Editorial: Ted Budd’s refusal to answer a basic question shows he really is an election denier
In 2020, it became evident that Donald Trump would not accept defeat long before the first ballot was cast. “The only way we’re going to lose this election is if the election is rigged,” he told his supporters.
Now, Trump’s preferred candidates in key swing states won’t promise to accept the 2022 election results, The New York Times reported Sunday. Among them is Rep. Ted Budd, who Trump has endorsed in North Carolina’s U.S. Senate race.
A campaign spokesperson declined to tell The New York Times whether Budd would uphold the state’s results, and apparently made the unsubstantiated claim that Budd’s opponent, Cheri Beasley, might try to disenfranchise voters. A similar story published by The Washington Post listed Budd as one of 12 Republican nominees who either refused to commit to accepting the outcome of their elections or declined to respond altogether. The News & Observer didn’t get a straight answer, either.
That’s alarming. Even in the best case scenario, it provokes an ugly distrust in our elections, and discourages people from participating at all.
“For people ahead of time to set up the myth that there’s going to be fraud, that the election is going to be stolen, even before voting has started, is totally irresponsible,” Jennifer Roberts, a former Charlotte mayor, told the Editorial Board Monday.
Roberts and former state Supreme Court justice Bob Orr are leading the Carter Center’s bipartisan effort to restore public trust in the elections process. The Carter Center, a nonprofit organization founded by former President Jimmy Carter, found that purple states like North Carolina are more likely to experience disruption or concern about the integrity of elections, Roberts said.

━━━━━━━━━━━━━━━━━━━━

-- Written problem --
Name every person mentioned by name in the editorial.

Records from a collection
━━━━━━━━━━━━━━━━━━━━

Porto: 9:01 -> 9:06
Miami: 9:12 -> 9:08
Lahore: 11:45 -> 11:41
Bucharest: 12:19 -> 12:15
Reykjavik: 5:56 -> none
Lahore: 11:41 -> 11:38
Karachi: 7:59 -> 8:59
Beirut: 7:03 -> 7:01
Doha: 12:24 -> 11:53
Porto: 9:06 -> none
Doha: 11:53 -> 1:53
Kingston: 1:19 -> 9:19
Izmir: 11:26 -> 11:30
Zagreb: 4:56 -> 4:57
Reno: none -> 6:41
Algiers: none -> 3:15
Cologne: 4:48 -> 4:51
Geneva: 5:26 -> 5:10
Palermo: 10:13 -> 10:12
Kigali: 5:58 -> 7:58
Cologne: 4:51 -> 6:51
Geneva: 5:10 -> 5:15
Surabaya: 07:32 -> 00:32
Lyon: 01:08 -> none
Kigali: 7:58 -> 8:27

━━━━━━━━━━━━━━━━━━━━

-- Result for this task --
Donald Trump, Ted Budd, Cheri Beasley, Jennifer Roberts, Bob Orr, Jimmy Carter